When m is even (respectively, odd), the corresponding ghost belongs to \(\left( C^{\perp }+{\textbf{j}}\right) \cap C\) (respectively, \(\left( C^{\perp }+{\textbf{j}}\right) \backslash C\)). Note further that the multiset sum of a Baer subplane and a secant line gives a hyperoval, and conversely a Baer subplane may be obtained as the multiset sum of a hyperoval and a secant line. In a sense, we can say that the class of Baer subplanes differs from that of hyperovals by the multiset sum of suitable secant lines.

The sizes of the ghosts of \(\text {PG}(2,4)\) range from 5 to 16, together with sizes 0 and 21. Indeed, it is known (see [1]) that the minimum weight of the code of points and lines of \(\text {PG}(2,q)\) is \(q+1\), so there are no ghosts of \(\text {PG}(2,q)\) of size in the interval [1, 4] (and symmetrically in [17, 20]).

6 Conclusions

This paper moves from [12] and goes on studying the structure of multisets whose power sum polynomial is the null one, called ghosts. We have proven that ghosts constitute a vector subspace of the space of multi-subsets of \(\text {PG}(2,q)\) modulo p, and therefore multi-subsets associated to a same power sum polynomial belong to an affine subspace, whose corresponding vector space is the ghost space. The dimension of the ghost space has been determined by employing a known link to the code C of points and lines of \(\text {PG}(2,q)\), where the multiset sum is replaced by the vector sum. Emphasis has been given on the different behavior for q prime or not: only in the first case, in fact, lines constitute a generator set for the space of ghosts.

Furthermore, we have determined new classes of simple ghosts: unitals, Baer subplanes and hyperovals. The projective plane \(\text {PG}(2,4)\) unveils to be particularly rich of the above kinds of ghosts.
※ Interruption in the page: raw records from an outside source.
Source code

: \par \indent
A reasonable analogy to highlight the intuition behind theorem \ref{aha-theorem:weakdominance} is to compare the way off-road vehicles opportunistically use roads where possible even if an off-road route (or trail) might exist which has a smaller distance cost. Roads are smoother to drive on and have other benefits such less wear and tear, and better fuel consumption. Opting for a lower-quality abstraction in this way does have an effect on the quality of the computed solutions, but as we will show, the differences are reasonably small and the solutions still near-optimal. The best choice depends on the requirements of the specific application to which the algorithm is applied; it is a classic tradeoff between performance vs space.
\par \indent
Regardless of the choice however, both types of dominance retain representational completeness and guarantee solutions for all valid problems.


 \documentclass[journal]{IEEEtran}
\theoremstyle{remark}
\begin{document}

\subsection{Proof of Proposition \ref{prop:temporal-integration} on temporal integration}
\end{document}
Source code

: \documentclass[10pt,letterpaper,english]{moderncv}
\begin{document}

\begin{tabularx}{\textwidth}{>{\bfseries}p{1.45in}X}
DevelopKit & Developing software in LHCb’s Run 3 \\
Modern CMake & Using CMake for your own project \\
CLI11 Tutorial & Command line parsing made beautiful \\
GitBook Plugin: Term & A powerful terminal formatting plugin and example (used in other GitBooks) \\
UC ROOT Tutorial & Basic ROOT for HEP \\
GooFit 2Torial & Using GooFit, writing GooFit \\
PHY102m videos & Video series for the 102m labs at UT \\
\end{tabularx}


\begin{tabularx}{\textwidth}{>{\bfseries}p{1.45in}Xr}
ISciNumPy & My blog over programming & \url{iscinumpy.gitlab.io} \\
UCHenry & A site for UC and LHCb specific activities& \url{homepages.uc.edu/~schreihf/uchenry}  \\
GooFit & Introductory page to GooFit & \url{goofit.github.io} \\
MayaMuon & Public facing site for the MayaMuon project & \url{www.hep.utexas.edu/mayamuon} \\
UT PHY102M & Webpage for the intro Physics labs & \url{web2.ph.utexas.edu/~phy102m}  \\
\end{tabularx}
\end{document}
The research proposed in the present paper could be extended by finding new classes of (simple) ghosts, possibly by investigating projective planes of higher order, where other rich structures arise. Other objects that could be worth studying in such a perspective are linear sets. Also, moving to higher dimensions would reveal possible non-planar ghosts.